Public Storage's first-mover advantage reveals itself in the form of industry-leading 35%-plus returns on equity. Other self-storage REITs like Extra Space Storage (EXR -0.22%) and CubeSmart (CUBE -0.92%) generate ROEs of 27% and 9%, respectively, meaning Public Storage earns more profit relative to its assets and liabilities than its rivals do.

At the beginning of 2021, Public Storage vowed to ramp up its acquisitions, and it followed through with two major purchases: ezStorage and its 4.1 million square feet of rentable space for $1.8 billion, followed by All Storage and its 7.5 million square feet for $1.5 billion. The company's acquisition strategy involves finding great deals, rebranding, then ramping up occupancy where previous management could not.  Public Storage's scale gives it a marketing department whose powerful online platform can sell storage units without phone calls or paperwork, helping the company make a lot more money from the same properties than smaller rivals can.

The properties Public Storage bought in 2020 registered 64.5% occupancy that year. By 2021, they'd climbed to 88.2%.   Overall, Public Storage's weighted average occupancy per square foot was 96.3% in 2021, compared to 88.2% for Life Storage and 92% for CubeSmart.

REITs like Public Storage measure their performance in core funds from operations (CFFO): the cash left over after paying necessary expenses, plus gains and losses on the sale of real estate. The company's CFFO per share rose to $12.93 in 2021 from $10.61 in 2020 -- and only about $0.42 of the $2.32 increase came from acquisitions. Even pre-pandemic, CFFO per share was $10.75 in 2019, and a fragmented self-storage industry could allow Public Storage to continue its expansion in the years ahead. 

Public Storage's balance sheet has about $940 million in cash, $7.4 billion in debt, and 2021 free cash flow of nearly $2.3 billion. That financial strength should allow Public Storage to take advantage of future deals.
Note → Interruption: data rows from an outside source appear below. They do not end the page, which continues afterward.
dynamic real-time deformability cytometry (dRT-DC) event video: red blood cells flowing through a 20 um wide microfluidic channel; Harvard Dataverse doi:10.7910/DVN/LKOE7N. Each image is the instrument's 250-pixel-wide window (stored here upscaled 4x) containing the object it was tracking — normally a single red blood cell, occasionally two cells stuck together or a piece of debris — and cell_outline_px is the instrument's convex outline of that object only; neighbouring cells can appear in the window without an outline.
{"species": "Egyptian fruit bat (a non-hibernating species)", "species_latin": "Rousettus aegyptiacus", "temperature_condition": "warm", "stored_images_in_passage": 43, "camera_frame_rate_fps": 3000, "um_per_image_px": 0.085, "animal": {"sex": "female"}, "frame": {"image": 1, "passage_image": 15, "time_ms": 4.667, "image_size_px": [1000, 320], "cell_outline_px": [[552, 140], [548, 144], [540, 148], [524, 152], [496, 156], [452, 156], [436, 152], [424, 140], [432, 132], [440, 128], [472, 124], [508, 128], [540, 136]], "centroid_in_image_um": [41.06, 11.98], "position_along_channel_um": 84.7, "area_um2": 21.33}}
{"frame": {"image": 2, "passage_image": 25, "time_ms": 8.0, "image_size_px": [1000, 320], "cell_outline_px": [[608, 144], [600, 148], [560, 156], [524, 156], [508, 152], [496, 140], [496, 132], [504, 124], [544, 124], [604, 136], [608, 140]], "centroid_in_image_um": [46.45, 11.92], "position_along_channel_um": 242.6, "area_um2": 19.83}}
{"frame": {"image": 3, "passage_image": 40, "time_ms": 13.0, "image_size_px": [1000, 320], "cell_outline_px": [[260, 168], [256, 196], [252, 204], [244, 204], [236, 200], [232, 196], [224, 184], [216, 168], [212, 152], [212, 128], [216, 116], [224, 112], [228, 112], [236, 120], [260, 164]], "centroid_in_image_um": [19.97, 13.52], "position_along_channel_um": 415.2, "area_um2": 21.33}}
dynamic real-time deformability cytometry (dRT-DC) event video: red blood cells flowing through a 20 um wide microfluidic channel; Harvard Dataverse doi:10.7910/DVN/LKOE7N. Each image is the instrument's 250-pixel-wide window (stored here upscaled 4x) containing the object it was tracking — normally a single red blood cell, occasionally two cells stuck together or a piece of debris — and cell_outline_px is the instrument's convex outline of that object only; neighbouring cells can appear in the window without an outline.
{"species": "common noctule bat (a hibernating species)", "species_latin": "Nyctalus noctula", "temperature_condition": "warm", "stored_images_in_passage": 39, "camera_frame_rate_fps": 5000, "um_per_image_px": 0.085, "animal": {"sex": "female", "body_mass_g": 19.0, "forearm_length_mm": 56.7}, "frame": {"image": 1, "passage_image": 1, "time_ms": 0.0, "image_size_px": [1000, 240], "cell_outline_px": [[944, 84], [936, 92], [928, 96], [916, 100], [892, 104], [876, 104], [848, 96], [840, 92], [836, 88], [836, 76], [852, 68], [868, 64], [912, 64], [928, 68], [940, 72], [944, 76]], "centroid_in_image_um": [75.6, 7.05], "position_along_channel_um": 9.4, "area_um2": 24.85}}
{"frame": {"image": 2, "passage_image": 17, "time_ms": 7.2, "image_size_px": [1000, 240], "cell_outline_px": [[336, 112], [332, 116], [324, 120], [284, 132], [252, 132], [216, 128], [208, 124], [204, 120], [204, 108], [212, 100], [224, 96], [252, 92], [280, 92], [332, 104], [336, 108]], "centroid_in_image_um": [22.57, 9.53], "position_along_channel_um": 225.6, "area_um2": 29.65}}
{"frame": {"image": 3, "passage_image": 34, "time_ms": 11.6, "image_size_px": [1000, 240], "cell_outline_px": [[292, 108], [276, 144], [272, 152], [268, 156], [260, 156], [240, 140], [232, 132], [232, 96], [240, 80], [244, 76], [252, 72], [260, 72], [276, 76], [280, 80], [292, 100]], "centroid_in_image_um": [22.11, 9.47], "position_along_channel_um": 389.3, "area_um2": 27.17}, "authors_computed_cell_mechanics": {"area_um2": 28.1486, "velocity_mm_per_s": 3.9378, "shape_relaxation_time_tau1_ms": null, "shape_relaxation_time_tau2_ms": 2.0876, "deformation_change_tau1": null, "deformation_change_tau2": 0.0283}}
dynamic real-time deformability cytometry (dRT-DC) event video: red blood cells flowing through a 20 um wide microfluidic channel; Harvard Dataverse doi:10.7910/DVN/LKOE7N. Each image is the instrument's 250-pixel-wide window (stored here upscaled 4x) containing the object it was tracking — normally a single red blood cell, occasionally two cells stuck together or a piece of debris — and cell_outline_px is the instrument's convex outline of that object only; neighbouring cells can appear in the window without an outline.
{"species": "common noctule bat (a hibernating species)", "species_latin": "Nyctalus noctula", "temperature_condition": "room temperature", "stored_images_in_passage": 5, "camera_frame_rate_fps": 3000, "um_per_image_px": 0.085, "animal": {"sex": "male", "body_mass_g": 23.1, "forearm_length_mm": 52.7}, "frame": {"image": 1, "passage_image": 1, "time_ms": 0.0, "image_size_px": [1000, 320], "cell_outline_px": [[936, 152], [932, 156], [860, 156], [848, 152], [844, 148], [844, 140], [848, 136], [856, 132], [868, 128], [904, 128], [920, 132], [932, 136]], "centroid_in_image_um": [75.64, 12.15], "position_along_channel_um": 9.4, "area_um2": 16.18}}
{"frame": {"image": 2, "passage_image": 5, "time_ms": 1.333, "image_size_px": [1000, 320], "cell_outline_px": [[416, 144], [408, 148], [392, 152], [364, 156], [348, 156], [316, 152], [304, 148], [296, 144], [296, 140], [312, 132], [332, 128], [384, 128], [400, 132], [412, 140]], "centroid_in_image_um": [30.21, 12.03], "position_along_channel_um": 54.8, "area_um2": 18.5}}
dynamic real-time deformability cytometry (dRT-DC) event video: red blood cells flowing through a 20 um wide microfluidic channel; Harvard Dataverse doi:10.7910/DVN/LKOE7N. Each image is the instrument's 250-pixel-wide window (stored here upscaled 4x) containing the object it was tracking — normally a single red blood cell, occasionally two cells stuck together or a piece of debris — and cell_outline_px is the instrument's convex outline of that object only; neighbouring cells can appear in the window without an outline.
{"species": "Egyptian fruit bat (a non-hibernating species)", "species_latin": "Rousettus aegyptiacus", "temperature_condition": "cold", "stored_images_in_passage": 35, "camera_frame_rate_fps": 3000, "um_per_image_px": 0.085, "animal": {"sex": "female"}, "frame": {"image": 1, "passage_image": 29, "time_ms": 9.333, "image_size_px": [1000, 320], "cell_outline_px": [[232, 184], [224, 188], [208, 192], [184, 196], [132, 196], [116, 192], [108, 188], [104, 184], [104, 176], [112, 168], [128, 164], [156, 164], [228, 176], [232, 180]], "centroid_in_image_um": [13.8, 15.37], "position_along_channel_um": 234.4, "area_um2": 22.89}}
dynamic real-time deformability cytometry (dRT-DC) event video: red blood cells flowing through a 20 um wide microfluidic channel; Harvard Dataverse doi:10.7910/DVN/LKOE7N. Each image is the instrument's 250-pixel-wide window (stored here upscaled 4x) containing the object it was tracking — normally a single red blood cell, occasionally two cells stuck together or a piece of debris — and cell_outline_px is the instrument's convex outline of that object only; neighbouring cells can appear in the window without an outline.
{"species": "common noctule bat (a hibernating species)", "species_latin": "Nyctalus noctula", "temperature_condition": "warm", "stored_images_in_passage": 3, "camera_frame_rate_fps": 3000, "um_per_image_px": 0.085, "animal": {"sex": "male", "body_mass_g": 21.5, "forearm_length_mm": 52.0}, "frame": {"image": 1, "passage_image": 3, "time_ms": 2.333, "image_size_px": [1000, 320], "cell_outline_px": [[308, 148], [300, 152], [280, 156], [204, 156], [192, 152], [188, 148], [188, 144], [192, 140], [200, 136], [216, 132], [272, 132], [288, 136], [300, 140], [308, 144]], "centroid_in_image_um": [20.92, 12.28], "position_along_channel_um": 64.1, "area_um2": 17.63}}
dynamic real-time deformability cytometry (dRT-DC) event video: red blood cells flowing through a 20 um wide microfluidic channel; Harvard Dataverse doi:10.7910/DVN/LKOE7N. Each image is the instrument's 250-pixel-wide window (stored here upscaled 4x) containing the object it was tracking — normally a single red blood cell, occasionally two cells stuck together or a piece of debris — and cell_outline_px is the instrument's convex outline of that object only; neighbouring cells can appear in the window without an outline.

The company has a below-industry average debt to equity ratio of 76%, giving it both the scale and ability to raise capital where other self-storage bidders may not.

Is Public Storage a buy?

The company's stock has tumbled quite a bit over the last few weeks, likely because of rising interest rates. Investors may be skeptical that Public Storage can continue acquiring without borrowing at higher rates. Through its impressive ROE and ability to ramp post-acquisition occupancy, it should be able to continue acquiring and still earn a return greater than its cost of capital.

On top of that, Public Storage holds 7.2 million shares of PS Business Parks (PSB), which recently agreed to be bought by Blackstone (BX 0.92%) for $187.50 per share . Public Storage will receive pre-tax proceeds of $2.7 billion to pay down debt or fuel opportunistic acquisitions. 

After its recent fall, the shares trade at a price-to-cash flow -- like P/E, but adjusted for non-cash items like depreciation and working capital --  of just under 21. That's about the same multiple it had before its 2021 acquisitions. It seems crazy that a company in such an attractive business that made accretive long-term acquisitions, has a clean balance sheet, and additional cash coming in would trade at a nearly unchanged valuation. The lower share price could be a great entry point for investors. Plus, in an economic downturn, the shares could be an outperformer.